I think I've started five or six different columns just now, and then one by one I scrapped them all. I know that at one point, each idea started somewhere inside of me and then I planted it to see what would happen. Some of these ideas have had months to sprout and stretch, others just a few weeks, but at the moment they all feel too small, too young, and a bit too green.
Instead I'd like to go with something I often consider myself, which is: how do we live "after the manner of happiness" when we are anything but happy? (If there was ever a question that made me feel like I was too small, too young, and a bit too green to answer...that was probably it.)
There isn't any one particular reason I ask this question, though recently I have had many friends and family members dealing with different types of "endings." Even the Nauvoo Times, after the passing of our own Kathryn Kidd, has come to its close. Endings often bring great sadness with them. How am I supposed to be happy when I would much rather curl up in a warm blanket and cry?

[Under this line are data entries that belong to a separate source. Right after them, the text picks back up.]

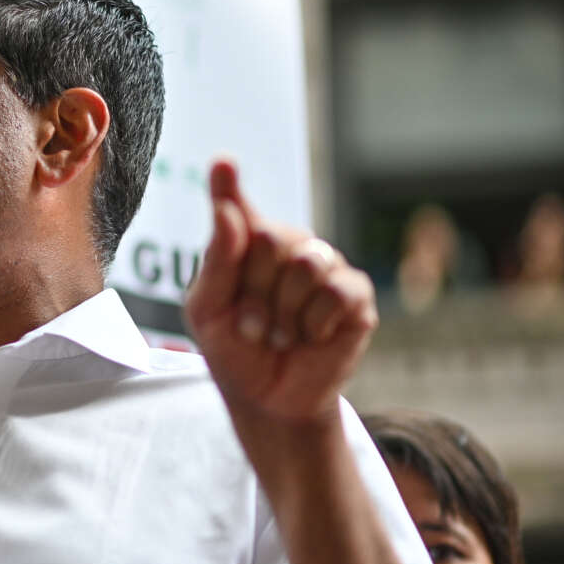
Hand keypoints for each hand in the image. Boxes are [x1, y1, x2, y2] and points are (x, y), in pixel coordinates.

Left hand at [185, 159, 376, 423]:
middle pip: (270, 238)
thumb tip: (225, 211)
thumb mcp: (208, 311)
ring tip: (278, 335)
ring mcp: (324, 266)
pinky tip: (309, 338)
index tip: (222, 163)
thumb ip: (217, 261)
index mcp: (244, 245)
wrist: (269, 401)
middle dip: (254, 292)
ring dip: (282, 313)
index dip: (229, 185)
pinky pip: (336, 291)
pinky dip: (314, 323)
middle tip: (251, 324)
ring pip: (305, 264)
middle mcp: (287, 245)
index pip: (236, 207)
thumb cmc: (235, 350)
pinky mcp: (355, 295)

For starters, I go ahead and cry; I cry with others--I cry to the Lord. Sometimes when the tears run out I feel better. Other times, not so much. I haven't noticed any patterns when it comes to grieving, which is, come to think of it, quite comforting--no one can hand me a prescription which will clear up that pesky tremor in my voice or keep my mind from wandering down the sorrowful paths. My grief is my own. It is my personal way of dealing with an ending and I must let it run its course.

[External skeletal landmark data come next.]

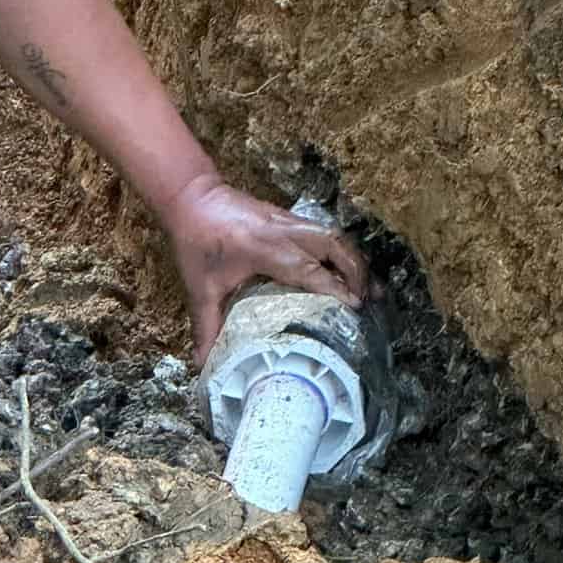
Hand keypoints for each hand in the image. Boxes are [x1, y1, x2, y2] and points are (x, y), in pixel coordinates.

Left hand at [161, 175, 369, 364]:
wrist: (192, 197)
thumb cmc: (195, 241)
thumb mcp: (199, 287)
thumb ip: (206, 326)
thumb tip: (204, 364)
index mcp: (263, 247)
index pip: (309, 268)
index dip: (335, 288)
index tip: (356, 307)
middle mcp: (284, 231)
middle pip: (334, 245)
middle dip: (357, 272)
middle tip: (368, 301)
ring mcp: (290, 221)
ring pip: (335, 236)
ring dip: (355, 261)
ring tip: (370, 289)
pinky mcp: (291, 218)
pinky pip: (326, 233)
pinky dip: (343, 251)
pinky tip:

But why are endings so hard to handle? Every physical thing on this earth has to end at some point, and that's a good thing, really. Imagine trying to read a book that never actually ended or waiting for the loaf of bread that never finished baking. It might be frustrating for a favorite series to come to an end, but there, right there on the last page, is the gratifying sense of having finished something. It feels good to see a project to its end. We make checklists that we plan to see through. In a sense, we long for the sweetness of completion.
But I'm not really talking about last pages and baking times, I'm talking about human life. And those endings are, at best, difficult to accept--especially for us divine seedlings wrapped in fleshy mortality. Death is on a mortal to-do list for each of us but it can still come unexpectedly, like that thief in the night, and we resist it.

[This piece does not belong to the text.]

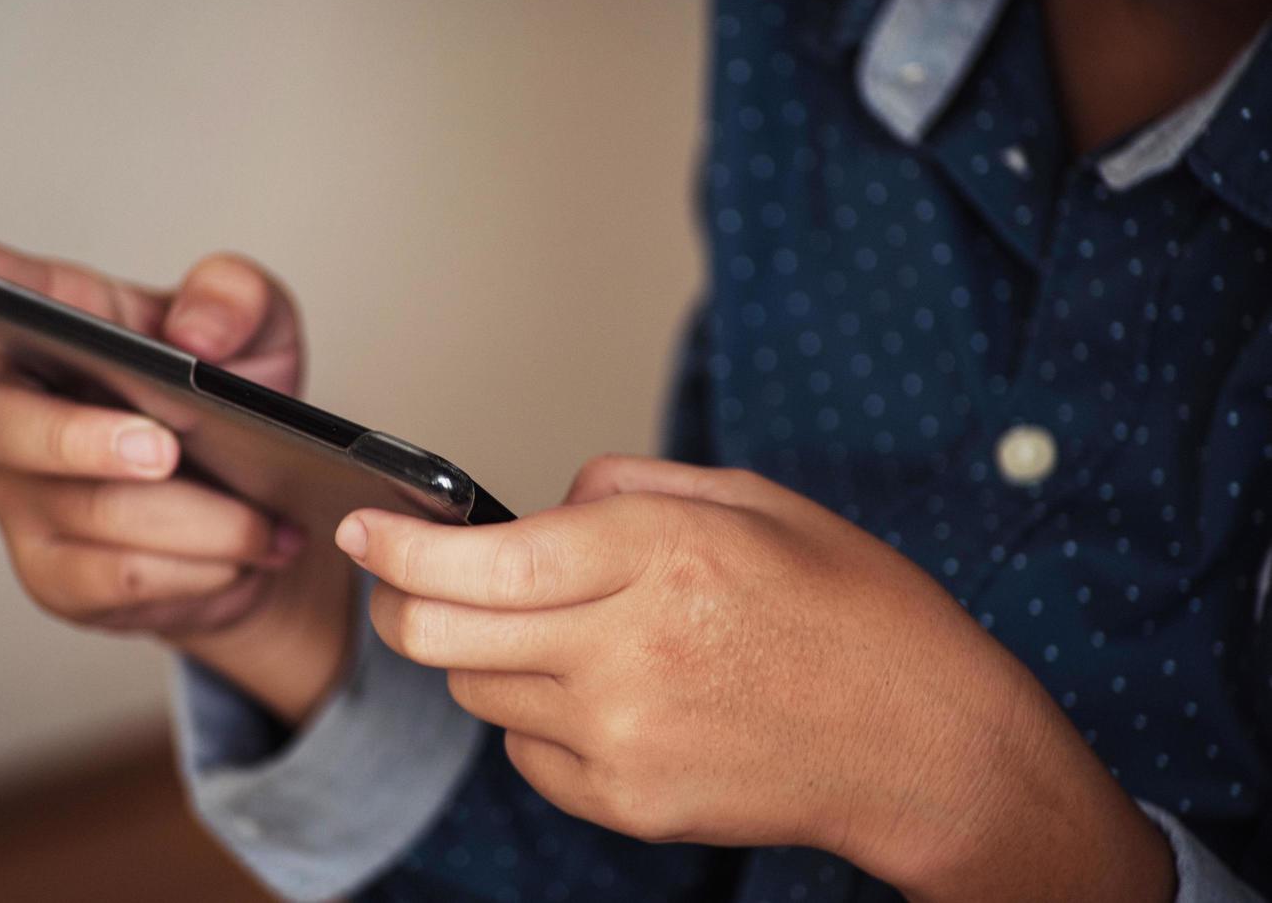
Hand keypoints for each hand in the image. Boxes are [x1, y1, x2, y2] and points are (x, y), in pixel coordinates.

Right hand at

President Uchtdorf said it much better than I ever could. "In light of what we know about our eternal destiny, is it any wonder that whenever we face the bitter endings of life, they seem unacceptable to us? There seems to be something inside of us that resists endings. Why is this? Because we are made of the stuff of eternity. We are eternal beings, children of the Almighty God, whose name is Endless and who promises eternal blessings without number. Endings are not our destiny." [Dieter F. Uchtdorf, "Grateful in Any Circumstances" Ensign. May, 2014.]
There is a part of us that has always existed and always will exist. That everlasting part of us knows that death is an integral part of the plan of happiness, and that endings are not our destiny.
However. We can know all of this--we can feel the truth stirring our souls within us--and still wonder if we will ever be happy again.
It's heartbreaking when you fast and pray for a miracle of healing, but are given miracles of comfort instead. One minute you feel strong and the next minute you're on your knees praying, "It hurts, Lord."
It comes down to the big question: how do we live "after the manner of happiness" when we are sad? We're already doing it. We can live through our sadness and accept it for what it is. Enoch found out that even God weeps sometimes, so why not us?
Despite the mortal endings that threaten to destroy our peace, there is one tool available to us that will turn the scale in our favor and change our night of misery into a day of gladness. Happiness is possible for everyone because of our Redeemer, Jesus Christ.
How could we ever live a life of happiness without truly coming to know our Savior and feel the awesome power of His infinite atonement? After taking our grief to the Lord we are transformed, and in this sense, sadness is what makes happiness real. And so, through the endings of mortality, we can still hold onto our eternal roots and look forward to the day when we no longer have to say goodbye to our friends and family.